7. Finally, the complainant said that the article was misleading as it failed to mention that the Renewable Energy Foundation was an “anti-wind lobby group” with alleged links to the fossil fuel industry.

8. The publication did not accept it had breached the Editors’ Code. First, it said that the article was an opinion piece, which clearly presented the author’s personal view on the efficiency of wind energy in the UK. Taken in this context, the columnist’s assessments on whether a “grid powered by wind and nuclear [energy] will not work” or that it was unclear that “wind farms reduce emissions significantly” were fair and accurate. The author was entitled to make these assessments and had sufficient basis to do so. The text of the article made clear that, in the author’s view, understanding of the overall efficiency of winds farms required a broader set of considerations – from their construction and maintenance to the supporting infrastructure. It also noted that these assessments related solely to the UK energy system. Therefore, whether a power grid, primarily composed of wind and nuclear, worked well in another country did not automatically mean it would be appropriate for the UK market, or render the article inaccurate.

9. Furthermore, the publication said that the figure of 4% of energy supplied by wind power related to the total “primary demand for wind energy” and had been obtained from a recent report published by the government department, BEIS, which found that, in 2020, the UK obtained 4% of its primary energy from wind. It said that the figure of 9.74% provided by the complainant related instead to the percentage of electricity generated by wind power – a point later accepted by the complainant in direct correspondence with the publication.

10. Nor did the publication accept that the article’s reference to coal was inaccurate. The cited figure of 5% related to its contribution on the specific day the article was written, rather than the overall annual average. This was made clear by the text of the article: “As I write this article in still, fine spring weather, millions of tonnes of turbines stand largely idle, generating just 3 per cent of electricity. Coal contributes 5 per cent”. The publication said these figures had been sourced by the author from two separate online databases which provided live minute-by-minute estimates for the contributions of different sources of electricity to the UK grid.

11. In addition, the publication did not consider that the article was inaccurate or misleading to report that wind turbines were “near impossible to recycle”. The article did not state that no parts of a turbine were recyclable, rather it was “near impossible” to recycle the structure in its entirely as a result of some of the components used: namely, rare earth metals, such as neodymium, which the article referenced. Nor did the publication consider that the article was misleading to describe a power source which could not be relied upon to produce electricity in all weather conditions as “unreliable”, with the text of the article explaining the basis for this description.

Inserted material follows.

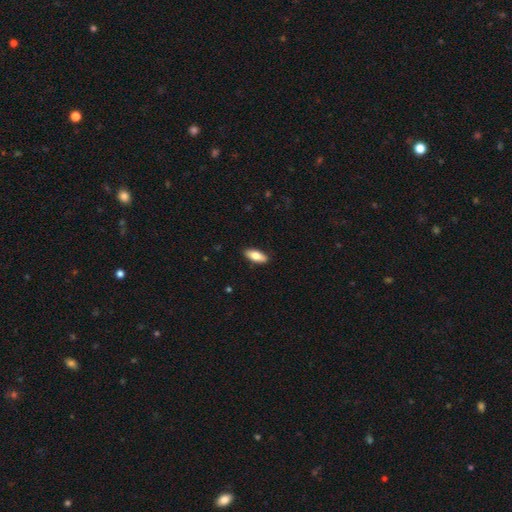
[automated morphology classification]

12. In circumstances where the complainant did not appear to dispute that power stations, including those of non-renewable sources, were currently required to support wind farms, the publication did not consider that the article was inaccurate to report that “wind farms need[ed] backing up by fossil-fuel power stations” when the “wind does not blow”, regardless of the potential for other solutions. Nor did the publication consider that the article was inaccurate to report that the costs associated with the storage of electricity over time were “huge” or to describe nuclear energy as “zero-carbon”. It further noted that in the context of the article as a whole, where the author sought to contrast nuclear energy with “obvious” carbon-emitting sources, such as coal and gas, and where it was widely accepted that nuclear energy did not produce carbon emissions as a direct result of electricity production, the article was not inaccurate to describe the source as “zero-carbon”.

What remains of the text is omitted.